Financial inclusion should include consumers without cards | PaymentsSource – American Banker

When in Rome, do as the Romans do. While this axiom has become synonymous with “going with the flow,” it takes on new meaning in light of modern e-commerce, which is increasingly global in scope.

Companies of every type and size that hope to expand into new parts of the world need to figure out how to accommodate local payment types if they hope to stay relevant. No matter how global your e-commerce empire is, your customers, regardless of where they are, should find buying from you a simple and frictionless process.

From the U.S. vantage point, we may believe that winning the cross-border e-commerce is about optimizing authorization rates and adding a few alternative payment methods. But it really isn’t that vanilla, unfortunately.

While many public policy initiatives focus on the 1.7 billion “unbanked,” we rarely hear about the nearly 1 billion people who do have a bank account and a smartphone but have no credit card nor cross-border-enabled debit. In other words, they can and are transacting online, but they are unreachable to you if you limit your payment strategy to focus on the less than 6 percent of the world with a credit card. The next few years will be characterized by disruption.

Other parts of the world have never used traditional credit and debit cards the same way we do in the U.S. For example, since the launch of UPI, India’s real-time payment network, 55 percent of all online transactions happen there.
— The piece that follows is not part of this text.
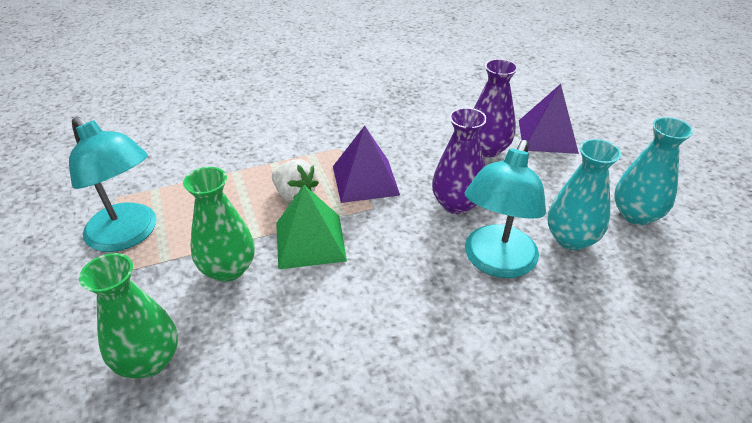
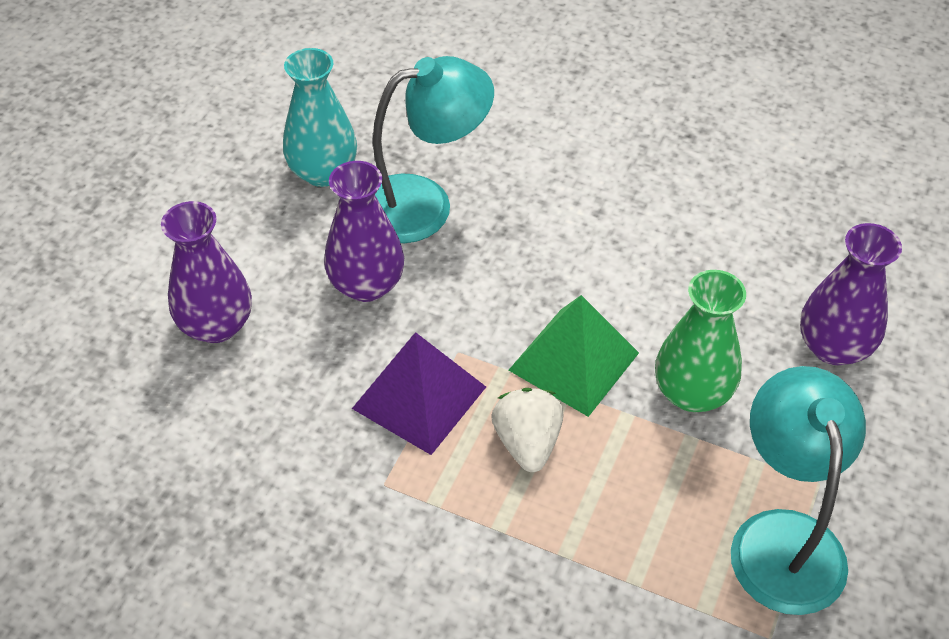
camera: 135 degrees left, 10 degrees up
(149, 360) = (833, 347): green vase -> purple vase
(547, 136) = (120, 286): purple pyramid -> none
(635, 214) = (226, 146): turquoise vase -> none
And there are more than 30 real-time payment networks set to go live before the end of 2021.

Around the world, the “banked” population varies widely, and even in highly banked economies, how people pay varies drastically. While many people understand that in China consumer pay with Alipay, or how M-Pesa, the African success story in payments has transformed the economy, the story of payment diversity doesn’t end there. In Europe, virtual IBANs are much more commonly used than debit cards, in Indonesia people conduct bank transfers standing at an ATM, and across Africa in addition to mobile wallets, people are using local debit cards on the Verve network.

When you start to consider all the details, nuances, regulations, currency issues, myriad third parties and transaction security risks involved, you quickly realize why most merchants are struggling to expand globally, even with the help of major marketplaces like Amazon, Wish and Etsy.

These challenges may come as a bit of a shock to merchants who are deeply entrenched in a system where credit/debit card transactions dominate. The complexity is such that even major global brands (think Apple, Nike, etc.) must either pour massive design and development resources into building out custom e-commerce geographic expansions or trust it all to a third-party provider.

Many existing tools are point products designed to address specific payment issues in one country — if you’re trying to expand globally, this quickly adds up to a mess of hodgepodge solutions, which does nothing to reduce risk or cost or ensure a seamless customer experience.

The push to make cross-border billing more accessible, affordable, and integrated is fueled by high-octane opportunity. In mid-2017, Forrester forecast that cross-border shopping would make up 20 percent of e-commerce by 2022, to the tune of $630 billion in sales. This growth is likely to accelerate more rapidly than predicted, just like global payments.

Estimates vary, but the potential is clear. By expanding globally and leveraging local payment preferences and systems, merchants stand to gain access to billions of consumers they couldn’t reach before.